Terraform for Disaster Recovery
Introduction
Disaster Recovery (DR) is a critical aspect of any organization's infrastructure strategy. It involves planning and implementing systems that can quickly recover from catastrophic failures, whether caused by natural disasters, human errors, or cyber attacks. In this guide, we'll explore how Terraform can be leveraged to implement effective disaster recovery strategies across your infrastructure.
Terraform's infrastructure-as-code approach provides several advantages for disaster recovery:
- Consistency: Define infrastructure once, deploy it anywhere
- Repeatability: Reliable recreation of environments
- Version Control: Track changes and roll back when needed
- Automation: Reduce recovery time through automated processes
- Multi-cloud Support: Implement DR strategies across different cloud providers
Understanding Disaster Recovery Concepts
Before diving into Terraform implementations, let's understand key disaster recovery metrics:
Recovery Time Objective (RTO)
RTO defines the maximum acceptable time to restore a service after a disaster. For example, a critical payment system might have an RTO of 4 hours, while a marketing website might have an RTO of 24 hours.
Recovery Point Objective (RPO)
RPO defines the maximum acceptable data loss measured in time. For example, an RPO of 1 hour means you can lose up to 1 hour of data during a disaster.
Disaster Recovery Strategies
Terraform can help implement various DR strategies:
1. Backup and Restore
The simplest DR strategy involves regular backups that can be restored when needed. While this approach has higher RPO/RTO values, it's cost-effective for non-critical systems.
resource "aws_backup_plan" "example" {
name = "tf-example-backup-plan"
rule {
rule_name = "tf-example-backup-rule"
target_vault_name = aws_backup_vault.test.name
schedule = "cron(0 12 * * ? *)" # Daily backup at 12:00 UTC
lifecycle {
delete_after = 14 # Keep backups for 14 days
}
}
}
resource "aws_backup_selection" "example" {
name = "tf-example-backup-selection"
iam_role_arn = aws_iam_role.example.arn
plan_id = aws_backup_plan.example.id
resources = [
aws_db_instance.example.arn,
aws_ebs_volume.example.arn
]
}
resource "aws_backup_vault" "test" {
name = "tf-example-backup-vault"
}
2. Pilot Light
The Pilot Light approach maintains a minimal version of your environment in a secondary region, with critical components like databases kept in sync. During disasters, you can quickly scale up the environment.
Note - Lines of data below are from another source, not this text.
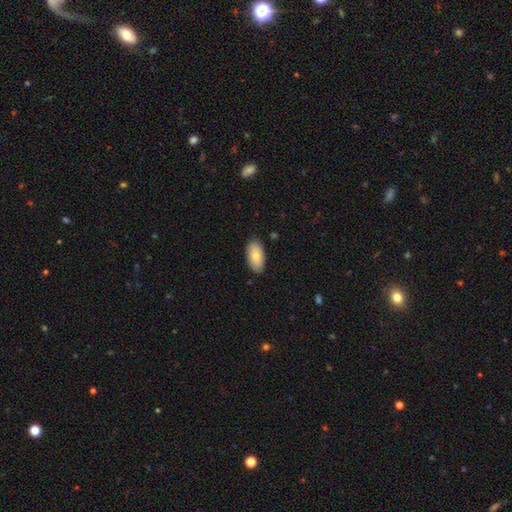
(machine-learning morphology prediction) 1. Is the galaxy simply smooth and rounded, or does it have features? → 81% smooth, 13% featured or disk, 6% star or artifact.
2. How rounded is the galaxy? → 94% in between, 3% cigar-shaped, 3% round.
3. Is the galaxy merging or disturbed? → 87% none, 10% minor disturbance, 2% major disturbance, 1% merger.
# Primary Region Resources
provider "aws" {
region = "us-west-2"
alias = "primary"
}
# DR Region Resources
provider "aws" {
region = "us-east-1"
alias = "dr"
}
# Primary Database
resource "aws_db_instance" "primary" {
provider = aws.primary
identifier = "primary-db"
engine = "mysql"
instance_class = "db.t3.large"
allocated_storage = 100
backup_retention_period = 7
multi_az = true
# Other configuration...
}
# DR Database (smaller instance in standby mode)
resource "aws_db_instance" "dr" {
provider = aws.dr
identifier = "dr-db"
engine = "mysql"
instance_class = "db.t3.small"
allocated_storage = 100
replicate_source_db = aws_db_instance.primary.identifier
# Other configuration...
}
3. Warm Standby
This strategy maintains a scaled-down but fully functional copy of your production environment in the DR region. This reduces RTO but increases costs.
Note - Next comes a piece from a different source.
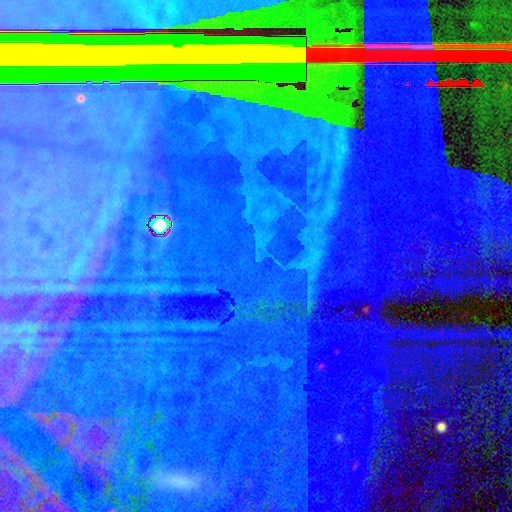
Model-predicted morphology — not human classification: type=star or artifact (88%).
module "primary_region_app" {
source = "./modules/webapp"
providers = {
aws = aws.primary
}
environment = "production"
instance_count = 6
instance_type = "t3.large"
# Other configuration...
}
module "dr_region_app" {
source = "./modules/webapp"
providers = {
aws = aws.dr
}
environment = "dr"
instance_count = 2 # Scaled down but ready
instance_type = "t3.medium"
# Other configuration...
}
4. Hot Standby / Multi-Region Active-Active
The most robust (and costly) approach maintains full production environments in multiple regions, often with active-active configurations. This provides near-zero RTO and RPO.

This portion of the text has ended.